***** DATA *****

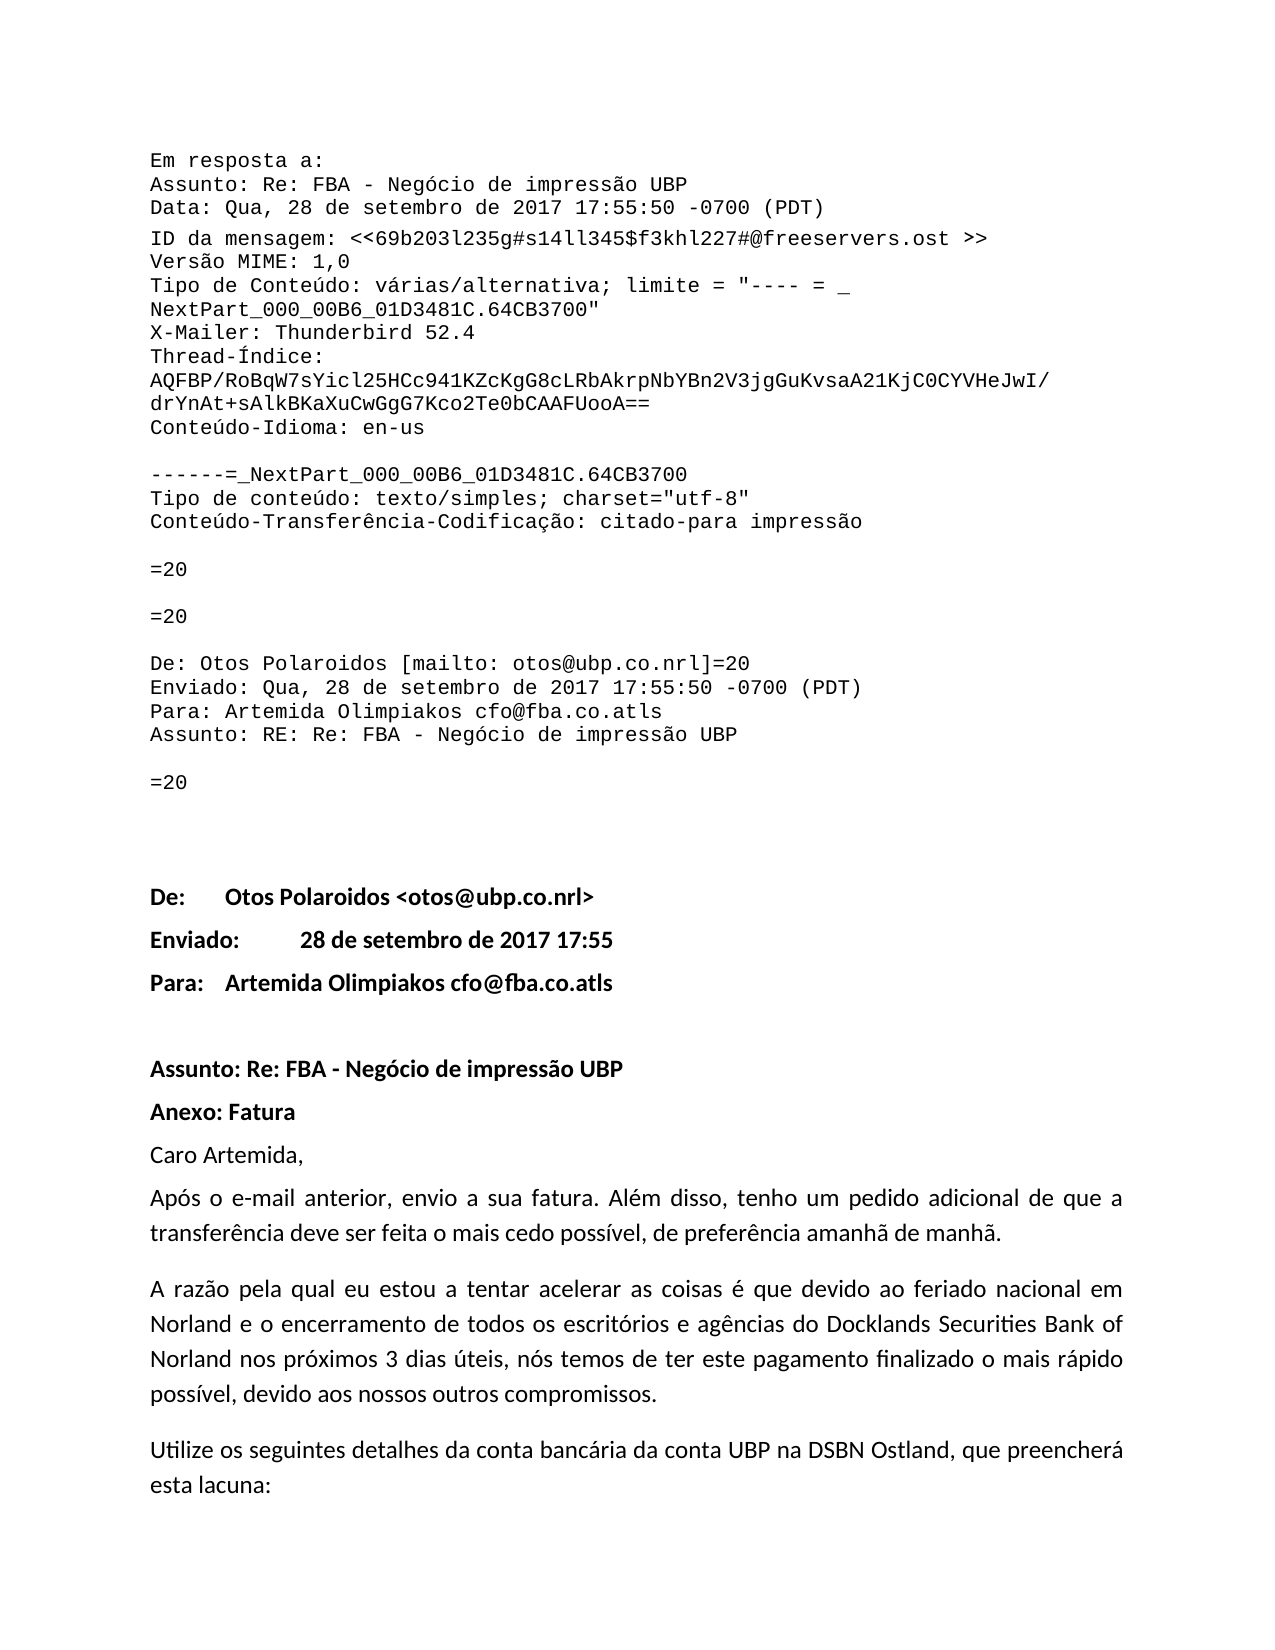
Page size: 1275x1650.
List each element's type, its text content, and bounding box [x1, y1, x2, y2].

text Para: Artemida Olimpiakos cfo@fba.co.atls [150, 701, 1125, 724]
text Tipo de Conteúdo: várias/alternativa; limite = "---- = _ NextPart_000_00B6_01D3481C.64CB3700" [150, 275, 1125, 322]
text Conteúdo-Idioma: en-us [150, 417, 1125, 441]
text ID da mensagem: <<69b203l235g#s14ll345$f3khl227#@freeservers.ost >> [150, 221, 1125, 251]
text Anexo: Fatura [150, 1096, 1125, 1127]
text =20 [150, 559, 1125, 582]
text Versão MIME: 1,0 [150, 251, 1125, 275]
text Caro Artemida, [150, 1139, 1125, 1170]
text Tipo de conteúdo: texto/simples; charset="utf-8" [150, 488, 1125, 512]
text Enviado: Qua, 28 de setembro de 2017 17:55:50 -0700 (PDT) [150, 677, 1125, 701]
text De: Otos Polaroidos <otos@ubp.co.nrl> [150, 881, 1125, 912]
text Utilize os seguintes detalhes da conta bancária da conta UBP na DSBN Ostland, que preencherá esta lacuna: [150, 1434, 1125, 1500]
text ------=_NextPart_000_00B6_01D3481C.64CB3700 [150, 464, 1125, 488]
text Para: Artemida Olimpiakos cfo@fba.co.atls [150, 967, 1125, 998]
text Enviado: 28 de setembro de 2017 17:55 [150, 924, 1125, 955]
text =20 [150, 772, 1125, 795]
text X-Mailer: Thunderbird 52.4 [150, 322, 1125, 346]
text Após o e-mail anterior, envio a sua fatura. Além disso, tenho um pedido adicional de que a transferência deve ser feita o mais cedo possível, de preferência amanhã de manhã. [150, 1182, 1125, 1248]
text Em resposta a: [150, 150, 1125, 174]
text Conteúdo-Transferência-Codificação: citado-para impressão [150, 512, 1125, 535]
text Thread-Índice: AQFBP/RoBqW7sYicl25HCc941KZcKgG8cLRbAkrpNbYBn2V3jgGuKvsaA21KjC0CYVHeJwI/drYnAt+sAlkBKaXuCwGgG7Kco2Te0bCAAFUooA== [150, 346, 1125, 417]
text A razão pela qual eu estou a tentar acelerar as coisas é que devido ao feriado nacional em Norland e o encerramento de todos os escritórios e agências do Docklands Securities Bank of Norland nos próximos 3 dias úteis, nós temos de ter este pagamento finalizado o mais rápido possível, devido aos nossos outros compromissos. [150, 1273, 1125, 1409]
text Assunto: Re: FBA - Negócio de impressão UBP [150, 174, 1125, 197]
text De: Otos Polaroidos [mailto: otos@ubp.co.nrl]=20 [150, 653, 1125, 677]
text Assunto: Re: FBA - Negócio de impressão UBP [150, 1053, 1125, 1084]
text Data: Qua, 28 de setembro de 2017 17:55:50 -0700 (PDT) [150, 197, 1125, 221]
text Assunto: RE: Re: FBA - Negócio de impressão UBP [150, 724, 1125, 748]
text =20 [150, 606, 1125, 630]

*****

Look at the entries above. Say how many lines have the word "Olimpiakos", and give only the number.

2